Kokin’s work is represented by Seager Gray Gallery in Mill Valley, CA and Gail Severn Gallery in Ketchum, ID.

Let Them Eat Cake

At first glance these delicate works might make one recall a time when royalty ate cakes off of doilies and civility was equated with good manners. Legend has it that Marie Antoinette callously replied “let them eat cake” when she learned her subjects had no bread to eat. That problematic sense of entitlement and insensitivity is what inspired Lisa Kokin to make the works in Let Them Eat Cake, which are part of her Lucreseries. Kokin tells us, “I like money in its shredded state because it is stripped of value and power. Worthless, it becomes just so much green and white confetti. It is literally not worth the paper it’s printed on. As I separate each strip, the patterns, letters, numbers, and gradations of color are more striking than when the bills are intact. Washington’s heavy-lidded eyes, references to higher powers, cryptic serial numbers, seals and signatures, scrolls and flourishes. When sliced-up and decontextualized, money is really quite mysterious and beautiful. No one values money in this impotent state. It no longer has the ability to poison relationships, threaten democracy, topple governments, create privilege and misery. Stitched together with metallic thread into textile fragments… the material is re-contextualized with a new value and purpose.” 

Countenance

Countenance is part of Lisa Kokin’s Denominate, her current series of collages made with shredded U.S. currency. She decided to use the mask form because it has become so ubiquitous and is symbolic of much. During the pandemic we wear masks to protect our health and our fellow citizens, showing respect for each other’s lives. Kokin uses only black, white and grey pieces of currency, also potentially symbolic as racism has been compared to a pandemic. Kokin says, “As political events become more convoluted and disturbing, my work has evolved into a more minimalist response. Gluing tiny pieces of money together using a tweezers and miniscule gluing brush, I find comfort and serenity in lining up edges and staying within the self-imposed lines. Despite the limited parameters, I am able to improvise and let each piece evolve without a preconceived notion of the outcome.
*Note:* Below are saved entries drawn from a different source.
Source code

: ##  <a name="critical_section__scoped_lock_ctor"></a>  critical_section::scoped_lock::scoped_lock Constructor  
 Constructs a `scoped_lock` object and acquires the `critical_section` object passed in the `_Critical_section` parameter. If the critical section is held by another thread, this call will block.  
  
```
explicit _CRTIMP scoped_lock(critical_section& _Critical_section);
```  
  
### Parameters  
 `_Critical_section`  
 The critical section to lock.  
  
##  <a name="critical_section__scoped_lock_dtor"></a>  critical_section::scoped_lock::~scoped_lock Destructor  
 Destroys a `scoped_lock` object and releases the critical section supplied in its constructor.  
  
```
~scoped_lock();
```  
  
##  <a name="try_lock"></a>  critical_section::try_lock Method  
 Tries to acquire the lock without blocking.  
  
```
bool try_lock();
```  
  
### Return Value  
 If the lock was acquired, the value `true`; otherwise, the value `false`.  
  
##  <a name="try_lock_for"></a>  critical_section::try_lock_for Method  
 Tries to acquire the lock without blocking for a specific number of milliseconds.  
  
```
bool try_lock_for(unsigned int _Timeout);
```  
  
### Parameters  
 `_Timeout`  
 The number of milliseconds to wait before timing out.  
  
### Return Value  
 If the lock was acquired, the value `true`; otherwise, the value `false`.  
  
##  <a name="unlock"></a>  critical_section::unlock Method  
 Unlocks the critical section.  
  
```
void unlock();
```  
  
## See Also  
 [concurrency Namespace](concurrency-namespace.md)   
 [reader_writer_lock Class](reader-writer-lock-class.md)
Cellphones, mazes, and masks are the forms with which I began the series. Thirty or so collages later, I switched to zeros…I am intrigued by the paradox of making zeros from something ostensibly valuable, although money in its shredded state is devoid of value, of course. Holes and emptiness preoccupy me these days as we live through the challenges of the pandemic and an administration seemingly immune to its devastating effects.”